__Dataset records__
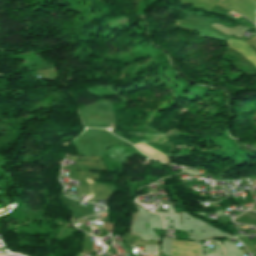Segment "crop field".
<instances>
[{
	"mask_svg": "<svg viewBox=\"0 0 256 256\" xmlns=\"http://www.w3.org/2000/svg\"><path fill=\"white\" fill-rule=\"evenodd\" d=\"M0 256H5V255L0 254Z\"/></svg>",
	"mask_w": 256,
	"mask_h": 256,
	"instance_id": "412701ff",
	"label": "crop field"
},
{
	"mask_svg": "<svg viewBox=\"0 0 256 256\" xmlns=\"http://www.w3.org/2000/svg\"><path fill=\"white\" fill-rule=\"evenodd\" d=\"M170 256H200L199 245L194 242L173 241Z\"/></svg>",
	"mask_w": 256,
	"mask_h": 256,
	"instance_id": "8a807250",
	"label": "crop field"
},
{
	"mask_svg": "<svg viewBox=\"0 0 256 256\" xmlns=\"http://www.w3.org/2000/svg\"><path fill=\"white\" fill-rule=\"evenodd\" d=\"M235 222L256 226V213L248 211L234 219Z\"/></svg>",
	"mask_w": 256,
	"mask_h": 256,
	"instance_id": "34b2d1b8",
	"label": "crop field"
},
{
	"mask_svg": "<svg viewBox=\"0 0 256 256\" xmlns=\"http://www.w3.org/2000/svg\"><path fill=\"white\" fill-rule=\"evenodd\" d=\"M229 47L238 50L256 66V53L245 42L230 38Z\"/></svg>",
	"mask_w": 256,
	"mask_h": 256,
	"instance_id": "ac0d7876",
	"label": "crop field"
}]
</instances>
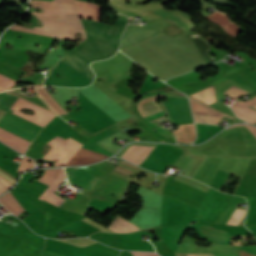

__Given task__
Rewrite all the lines above with every "crop field" changed to "farmland" and nothing else altered. Don't include the pictures in your answer.

__Reply to the exercise__
Segment "farmland".
<instances>
[{
	"mask_svg": "<svg viewBox=\"0 0 256 256\" xmlns=\"http://www.w3.org/2000/svg\"><path fill=\"white\" fill-rule=\"evenodd\" d=\"M0 256H5V255L0 254Z\"/></svg>",
	"mask_w": 256,
	"mask_h": 256,
	"instance_id": "412701ff",
	"label": "farmland"
},
{
	"mask_svg": "<svg viewBox=\"0 0 256 256\" xmlns=\"http://www.w3.org/2000/svg\"><path fill=\"white\" fill-rule=\"evenodd\" d=\"M170 256H200L199 245L194 242L173 241Z\"/></svg>",
	"mask_w": 256,
	"mask_h": 256,
	"instance_id": "8a807250",
	"label": "farmland"
},
{
	"mask_svg": "<svg viewBox=\"0 0 256 256\" xmlns=\"http://www.w3.org/2000/svg\"><path fill=\"white\" fill-rule=\"evenodd\" d=\"M235 222L256 226V213L248 211L234 219Z\"/></svg>",
	"mask_w": 256,
	"mask_h": 256,
	"instance_id": "34b2d1b8",
	"label": "farmland"
},
{
	"mask_svg": "<svg viewBox=\"0 0 256 256\" xmlns=\"http://www.w3.org/2000/svg\"><path fill=\"white\" fill-rule=\"evenodd\" d=\"M229 47L238 50L256 66V53L245 42L230 38Z\"/></svg>",
	"mask_w": 256,
	"mask_h": 256,
	"instance_id": "ac0d7876",
	"label": "farmland"
}]
</instances>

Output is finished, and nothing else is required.